→ Exercise instructions
Return every line of the material below without changing a single character.

● ● ●

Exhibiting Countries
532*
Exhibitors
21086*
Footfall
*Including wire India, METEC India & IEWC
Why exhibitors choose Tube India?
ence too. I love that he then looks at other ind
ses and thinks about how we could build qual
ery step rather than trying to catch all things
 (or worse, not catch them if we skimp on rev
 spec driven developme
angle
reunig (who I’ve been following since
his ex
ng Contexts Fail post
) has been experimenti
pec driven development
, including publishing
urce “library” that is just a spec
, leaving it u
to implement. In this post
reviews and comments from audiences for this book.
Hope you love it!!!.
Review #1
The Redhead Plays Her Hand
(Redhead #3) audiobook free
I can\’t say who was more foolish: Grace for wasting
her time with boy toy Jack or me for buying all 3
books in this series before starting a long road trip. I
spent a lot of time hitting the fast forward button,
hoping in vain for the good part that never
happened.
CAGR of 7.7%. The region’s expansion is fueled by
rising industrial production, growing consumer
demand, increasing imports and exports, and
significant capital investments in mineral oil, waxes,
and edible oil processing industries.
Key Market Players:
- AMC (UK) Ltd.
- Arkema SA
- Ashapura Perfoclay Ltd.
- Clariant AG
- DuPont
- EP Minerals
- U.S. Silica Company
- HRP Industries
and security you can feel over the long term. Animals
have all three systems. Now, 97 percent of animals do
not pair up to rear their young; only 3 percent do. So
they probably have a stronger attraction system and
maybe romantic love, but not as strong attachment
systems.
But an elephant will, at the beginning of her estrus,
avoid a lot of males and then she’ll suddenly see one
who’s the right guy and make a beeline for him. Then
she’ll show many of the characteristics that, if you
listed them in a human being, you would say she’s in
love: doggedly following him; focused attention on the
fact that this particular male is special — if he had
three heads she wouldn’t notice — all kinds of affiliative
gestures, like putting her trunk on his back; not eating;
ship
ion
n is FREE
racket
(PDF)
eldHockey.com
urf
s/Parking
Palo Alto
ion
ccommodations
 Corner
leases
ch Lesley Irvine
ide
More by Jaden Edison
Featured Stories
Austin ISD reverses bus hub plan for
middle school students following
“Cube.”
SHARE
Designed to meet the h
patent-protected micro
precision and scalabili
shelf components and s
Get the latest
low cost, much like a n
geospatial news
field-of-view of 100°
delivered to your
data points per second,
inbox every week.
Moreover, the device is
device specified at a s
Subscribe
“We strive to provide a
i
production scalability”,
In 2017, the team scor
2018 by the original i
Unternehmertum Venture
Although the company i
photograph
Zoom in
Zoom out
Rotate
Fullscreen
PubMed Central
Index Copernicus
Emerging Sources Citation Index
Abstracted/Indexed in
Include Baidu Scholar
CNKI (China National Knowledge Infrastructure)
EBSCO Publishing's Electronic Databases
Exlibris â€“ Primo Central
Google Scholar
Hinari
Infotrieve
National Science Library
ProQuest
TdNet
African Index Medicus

● ● ●

→ Answer below
Exhibiting Countries
532*
Exhibitors
21086*
Footfall
*Including wire India, METEC India & IEWC
Why exhibitors choose Tube India?
ence too. I love that he then looks at other ind
ses and thinks about how we could build qual
ery step rather than trying to catch all things
 (or worse, not catch them if we skimp on rev
 spec driven developme
angle
reunig (who I’ve been following since
his ex
ng Contexts Fail post
) has been experimenti
pec driven development
, including publishing
urce “library” that is just a spec
, leaving it u
to implement. In this post
reviews and comments from audiences for this book.
Hope you love it!!!.
Review #1
The Redhead Plays Her Hand
(Redhead #3) audiobook free
I can\’t say who was more foolish: Grace for wasting
her time with boy toy Jack or me for buying all 3
books in this series before starting a long road trip. I
spent a lot of time hitting the fast forward button,
hoping in vain for the good part that never
happened.
CAGR of 7.7%. The region’s expansion is fueled by
rising industrial production, growing consumer
demand, increasing imports and exports, and
significant capital investments in mineral oil, waxes,
and edible oil processing industries.
Key Market Players:
- AMC (UK) Ltd.
- Arkema SA
- Ashapura Perfoclay Ltd.
- Clariant AG
- DuPont
- EP Minerals
- U.S. Silica Company
- HRP Industries
and security you can feel over the long term. Animals
have all three systems. Now, 97 percent of animals do
not pair up to rear their young; only 3 percent do. So
they probably have a stronger attraction system and
maybe romantic love, but not as strong attachment
systems.
But an elephant will, at the beginning of her estrus,
avoid a lot of males and then she’ll suddenly see one
who’s the right guy and make a beeline for him. Then
she’ll show many of the characteristics that, if you
listed them in a human being, you would say she’s in
love: doggedly following him; focused attention on the
fact that this particular male is special — if he had
three heads she wouldn’t notice — all kinds of affiliative
gestures, like putting her trunk on his back; not eating;
ship
ion
n is FREE
racket
(PDF)
eldHockey.com
urf
s/Parking
Palo Alto
ion
ccommodations
 Corner
leases
ch Lesley Irvine
ide
More by Jaden Edison
Featured Stories
Austin ISD reverses bus hub plan for
middle school students following
“Cube.”
SHARE
Designed to meet the h
patent-protected micro
precision and scalabili
shelf components and s
Get the latest
low cost, much like a n
geospatial news
field-of-view of 100°
delivered to your
data points per second,
inbox every week.
Moreover, the device is
device specified at a s
Subscribe
“We strive to provide a
i
production scalability”,
In 2017, the team scor
2018 by the original i
Unternehmertum Venture
Although the company i
photograph
Zoom in
Zoom out
Rotate
Fullscreen
PubMed Central
Index Copernicus
Emerging Sources Citation Index
Abstracted/Indexed in
Include Baidu Scholar
CNKI (China National Knowledge Infrastructure)
EBSCO Publishing's Electronic Databases
Exlibris â€“ Primo Central
Google Scholar
Hinari
Infotrieve
National Science Library
ProQuest
TdNet
African Index Medicus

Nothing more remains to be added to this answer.